§ TASK DESCRIPTION
Please restate each line of the data below exactly. Omit all images.

──────── RECORDS FOR THIS TASK ────────

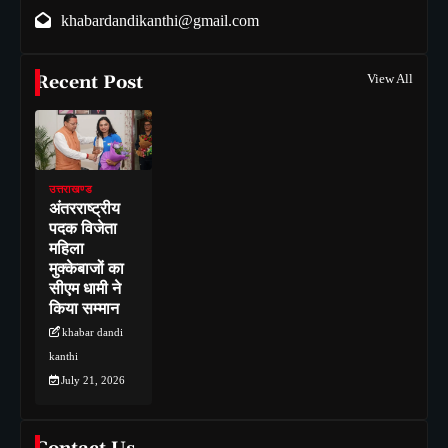
khabardandikanthi@gmail.com
Recent Post
View All
उत्तराखण्ड
अंतरराष्ट्रीय
पदक विजेता
महिला
मुक्केबाजों का
सीएम धामी ने
किया सम्मान
khabar dandi
kanthi
July 21, 2026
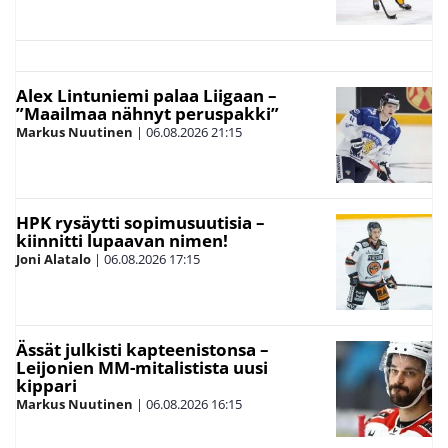
Alex Lintuniemi palaa Liigaan –
”Maailmaa nähnyt peruspakki”
Markus Nuutinen
|
06.08.2026
21:15
HPK rysäytti sopimusuutisia –
kiinnitti lupaavan nimen!
Joni Alatalo
|
06.08.2026
17:15
Ässät julkisti kapteenistonsa –
Leijonien MM-mitalistista uusi
kippari
Markus Nuutinen
|
06.08.2026
16:15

────────

§ SOLVED EXERCISE
khabardandikanthi@gmail.com
Recent Post
View All
उत्तराखण्ड
अंतरराष्ट्रीय
पदक विजेता
महिला
मुक्केबाजों का
सीएम धामी ने
किया सम्मान
khabar dandi
kanthi
July 21, 2026
Alex Lintuniemi palaa Liigaan –
”Maailmaa nähnyt peruspakki”
Markus Nuutinen
|
06.08.2026
21:15
HPK rysäytti sopimusuutisia –
kiinnitti lupaavan nimen!
Joni Alatalo
|
06.08.2026
17:15
Ässät julkisti kapteenistonsa –
Leijonien MM-mitalistista uusi
kippari
Markus Nuutinen
|
06.08.2026
16:15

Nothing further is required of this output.